According to Olayeni-Ali, citizens who do not contribute to government revenue through taxes may find it difficult to legitimately question how public funds are used.
She noted that taxation plays a vital role in funding public services such as schools, healthcare facilities and infrastructure.
Olayeni-Ali also expressed concern that a significant number of Nigerians do not pay taxes, explaining that the burden of taxation is largely carried by civil servants and a limited number of salaried employees in the formal sector.
She further alleged that some companies manipulate payroll records in order to reduce the amount of tax deducted from workers’ salaries.
The NOA official disclosed that the agency has commenced nationwide sensitisation campaigns to educate citizens about the country’s new tax reforms and counter misinformation surrounding the policy.
She explained that the agency operates offices across all 774 local government areas in Nigeria, using community meetings, radio programmes and stakeholder engagements to reach the public.
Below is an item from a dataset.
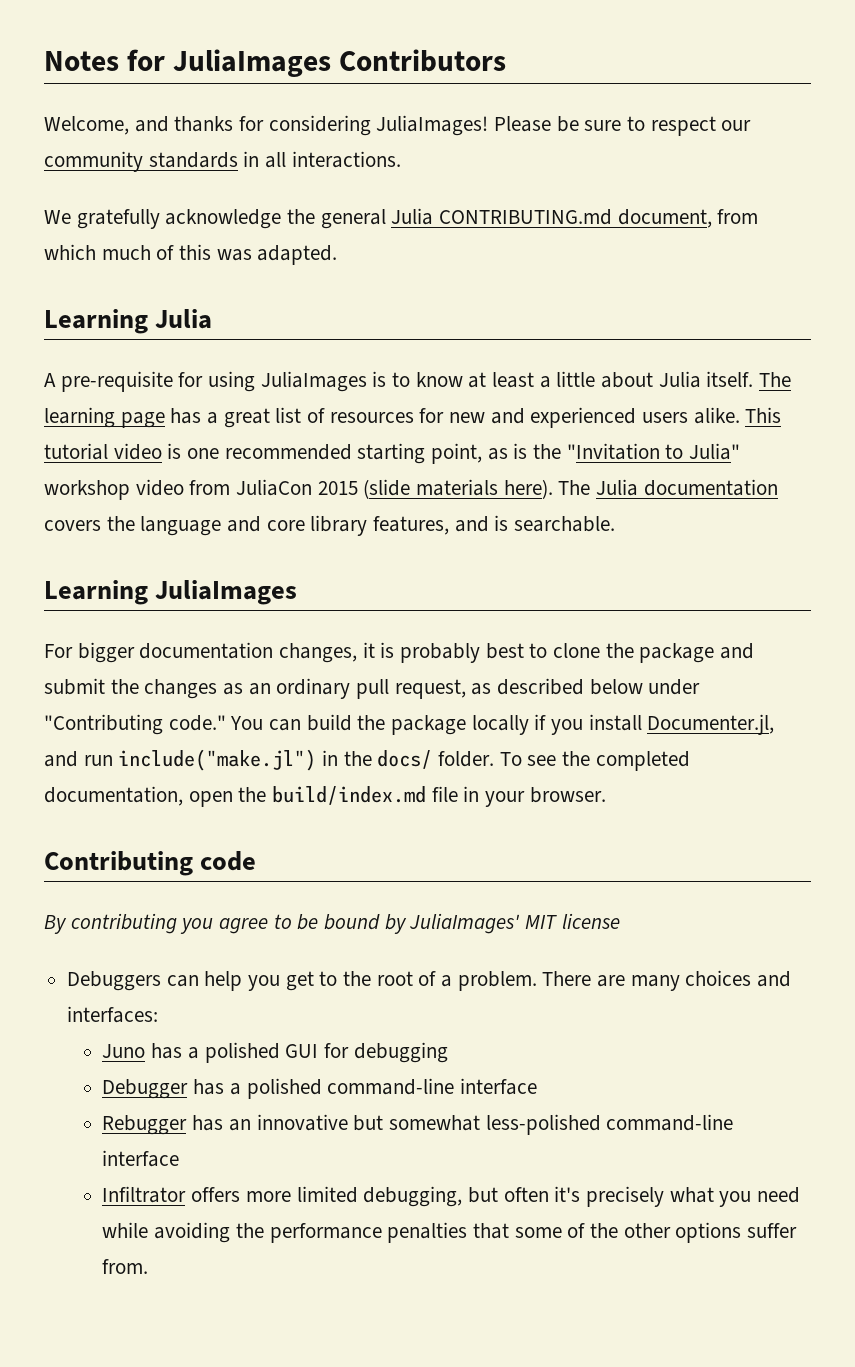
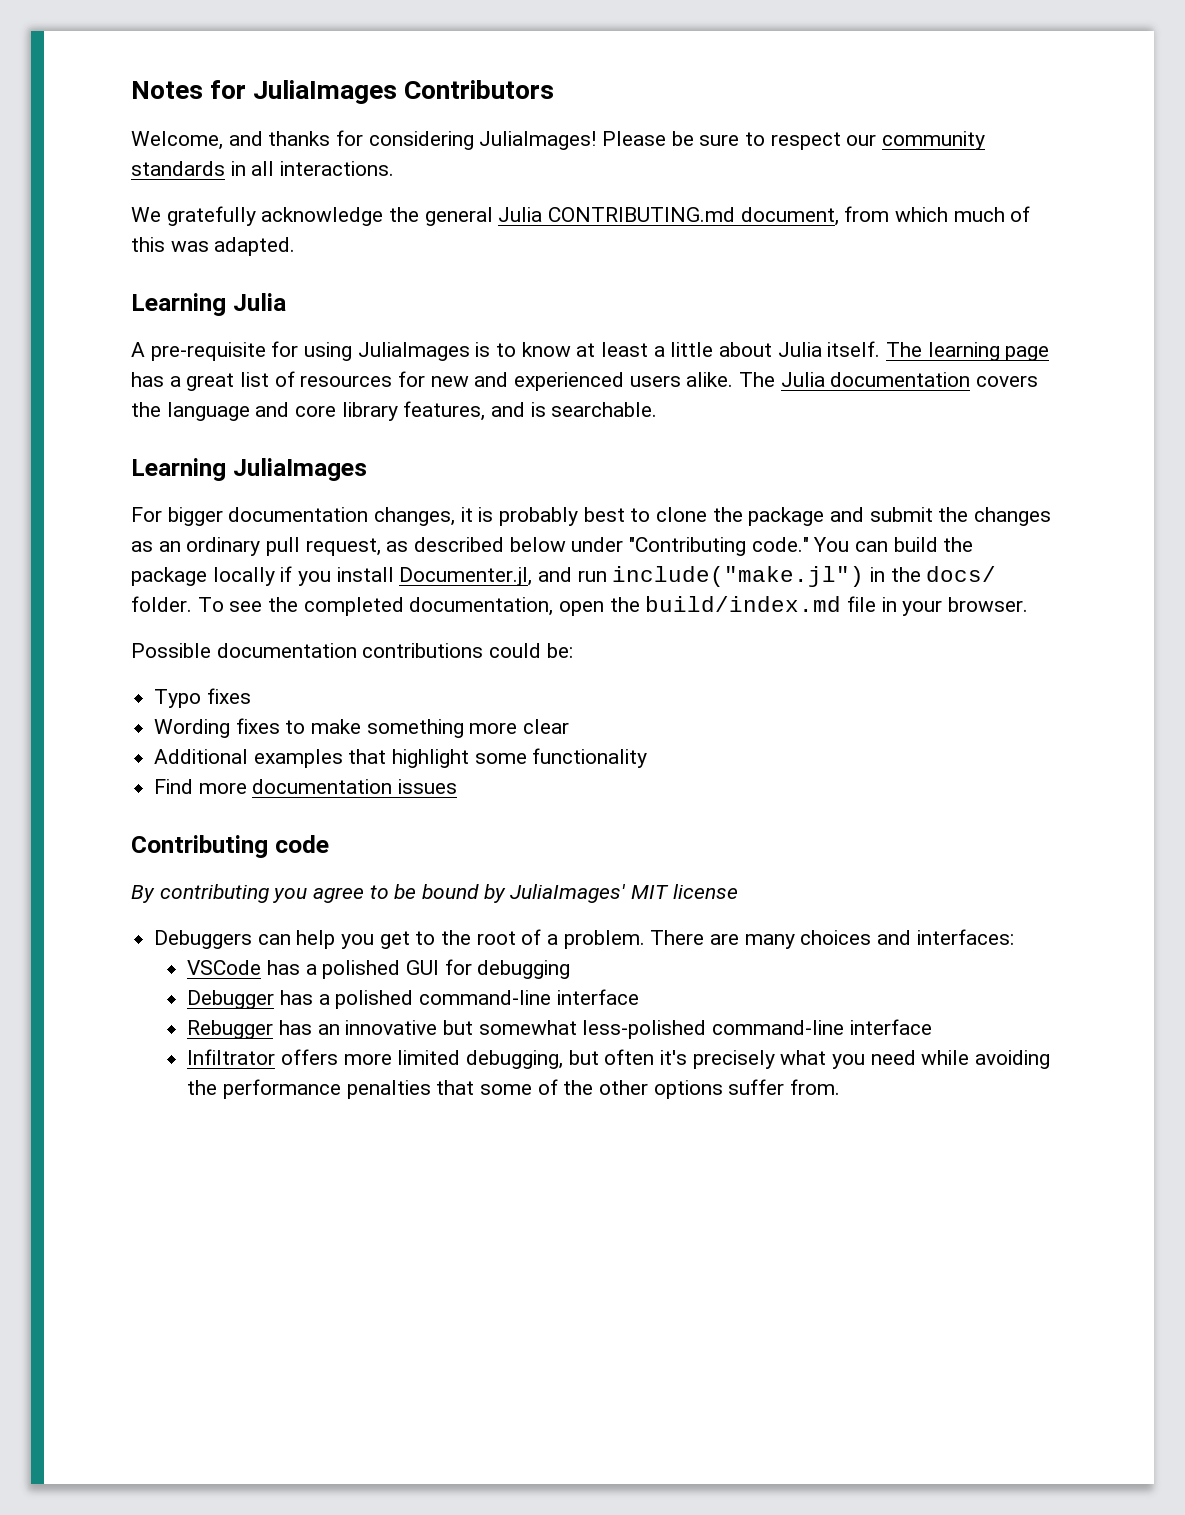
[745,407,782,423] [44,443,741,464] [44,479,553,500] This tutorial video is one recommended starting point, as is the "Invitation to Julia" workshop video from JuliaCon 2015 (slide materials here). -> (734, 379) none
(606, 795) none -> [131,643,573,658] [154,688,251,708] [154,718,570,738] [154,748,648,768] [154,779,458,794] // Possible documentation contributions could be: // Typo fixes // Wording fixes to make something more clear // Additional examples that highlight some functionality // Find more documentation issues
[102,1044,146,1058] Juno -> [187,960,262,975] VSCode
According to her, participants at these programmes are encouraged to pass the information on to members of their communities.
The sensitisation effort is also part of broader initiatives to rebuild trust between citizens and government through the National Value Charter programme.
During the session, business owners and informal sector operators, including POS operators, electricians and plumbers, raised concerns about how the new tax reforms could affect their livelihoods.
Some participants argued that many small traders and transport operators already earn very little after accounting for fuel costs, maintenance expenses and other operational challenges.
Others expressed scepticism about paying taxes, saying many Nigerians do not see tangible benefits from government services.
There were also questions regarding confusion around the reforms, including uncertainty about whether the policy had been suspended and how the proposed presumptive tax system would work for informal sector operators.
Responding to the concerns, a Senior Programme Officer at the International Budget Partnership, Iniobong Usen, said the reforms aim to correct structural weaknesses in Nigeria’s tax system.
According to him, the previous tax framework placed heavier burdens on low-income earners while wealthier individuals often paid far less than expected.
He explained that the new personal income tax structure seeks to reduce pressure on low- and middle-income earners while increasing tax contributions from higher-income individuals.
Usen also said the reforms propose a presumptive tax system in which small business operators who do not maintain detailed financial records may pay about one percent of their turnover as tax.
The reforms are also designed to tackle the issue of multiple taxation and illegal levy collection.
Usen noted that individuals who harass business owners or unlawfully collect levies could face fines of up to ₦5 million or a prison sentence of three years.
A tax consultant and Managing Partner at Lefort Consulting Limited, Toyin Olufon, said the widespread national debate about the reforms shows growing public interest in fiscal policy.
She explained that personal income tax applies to individuals and sole proprietors, while company income tax applies to registered limited liability companies.
According to Olufon, businesses with an annual turnover below ₦100 million and net assets below ₦250 million are exempt from company income tax in order to allow small businesses grow.
She also highlighted the consolidation of several existing taxes into a single development levy of four percent, designed to simplify compliance for businesses.
Another tax consultant, Telvin Inalegwu, emphasised that improved accountability would depend on citizens actively monitoring government spending.
He noted that taxes fund government budgets but many Nigerians rarely track how public funds are allocated or used.
In June 2025, President Bola Ahmed Tinubu signed four major tax reform bills into law, including the Nigeria Tax Act, aimed at modernising Nigeria’s tax system and improving fiscal sustainability.